___ SOURCE INFORMATION

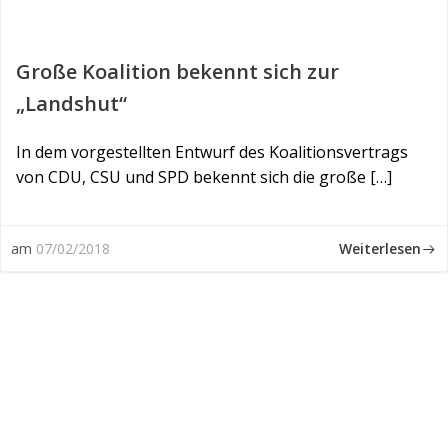
Große Koalition bekennt sich zur
„Landshut“
In dem vorgestellten Entwurf des Koalitionsvertrags
von CDU, CSU und SPD bekennt sich die große […]
Weiterlesen
am
07/02/2018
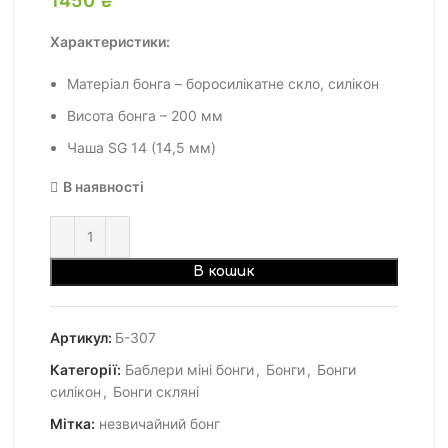
Характеристики:
Матеріал бонга – боросилікатне скло, силікон
Висота бонга – 200 мм
Чаша SG 14 (14,5 мм)
В наявності
В кошик
Артикул:
Б-307
Категорії:
Баблери міні бонги
,
Бонги
,
Бонги
силікон
,
Бонги скляні
Мітка:
незвичайний бонг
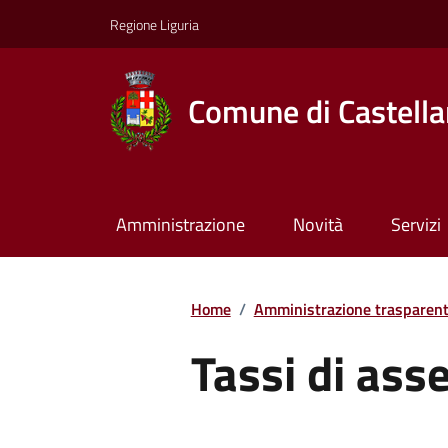
Regione Liguria
Comune di Castella
Amministrazione
Novità
Servizi
Home
/
Amministrazione trasparen
Tassi di ass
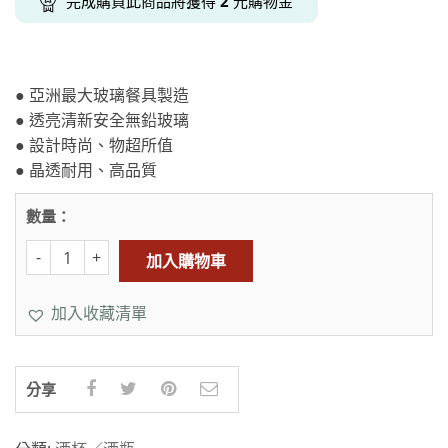
完成購買此商品將獲得
2
元購物金
● 亞洲最大玻璃餐具製造
● 透亮清新安全無鉛玻璃
● 設計時尚、物超所值
● 晶透耐用、高品質
數量：
加入購物車
加入收藏清單
分享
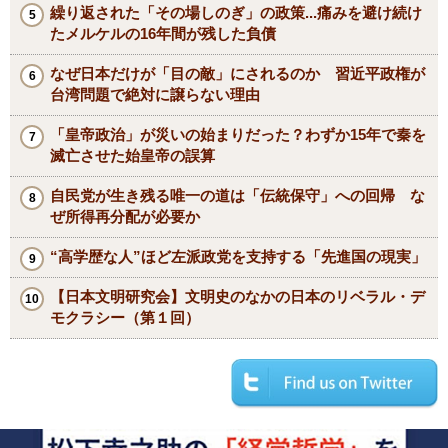
繰り返された「その場しのぎ」の政策...痛みを避け続け
たメルケルの16年間が残した負債
なぜ日本だけが「目の敵」にされるのか 習近平政権が
台湾問題で絶対に譲らない理由
「皇帝政治」が災いの始まりだった？わずか15年で秦を
滅亡させた始皇帝の誤算
自民党が生き残る唯一の道は「伝統保守」への回帰 な
ぜ所得再分配が必要か
“高学歴な人”ほど左派政党を支持する「先進国の現実」
【日本文明研究会】文明史のなかの日本のリベラル・デ
モクラシー（第１回）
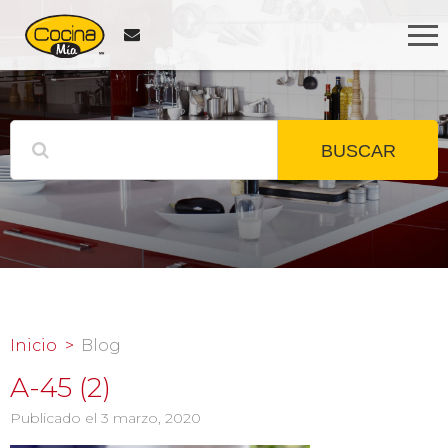
BUSCAR
Inicio
Blog
A-45 (2)
Publicado el 3 marzo, 2020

______

→ **WHAT YOU SHOULD DO**: All entries need to be duplicated exactly, apart from the images.

→ **ANSWER TO THIS TASK**:
Große Koalition bekennt sich zur
„Landshut“
In dem vorgestellten Entwurf des Koalitionsvertrags
von CDU, CSU und SPD bekennt sich die große […]
Weiterlesen
am
07/02/2018
Характеристики:
Матеріал бонга – боросилікатне скло, силікон
Висота бонга – 200 мм
Чаша SG 14 (14,5 мм)
В наявності
В кошик
Артикул:
Б-307
Категорії:
Баблери міні бонги
,
Бонги
,
Бонги
силікон
,
Бонги скляні
Мітка:
незвичайний бонг
Regione Liguria
Comune di Castella
Amministrazione
Novità
Servizi
Home
/
Amministrazione trasparen
Tassi di ass
完成購買此商品將獲得
2
元購物金
● 亞洲最大玻璃餐具製造
● 透亮清新安全無鉛玻璃
● 設計時尚、物超所值
● 晶透耐用、高品質
數量：
加入購物車
加入收藏清單
分享
繰り返された「その場しのぎ」の政策...痛みを避け続け
たメルケルの16年間が残した負債
なぜ日本だけが「目の敵」にされるのか 習近平政権が
台湾問題で絶対に譲らない理由
「皇帝政治」が災いの始まりだった？わずか15年で秦を
滅亡させた始皇帝の誤算
自民党が生き残る唯一の道は「伝統保守」への回帰 な
ぜ所得再分配が必要か
“高学歴な人”ほど左派政党を支持する「先進国の現実」
【日本文明研究会】文明史のなかの日本のリベラル・デ
モクラシー（第１回）
BUSCAR
Inicio
Blog
A-45 (2)
Publicado el 3 marzo, 2020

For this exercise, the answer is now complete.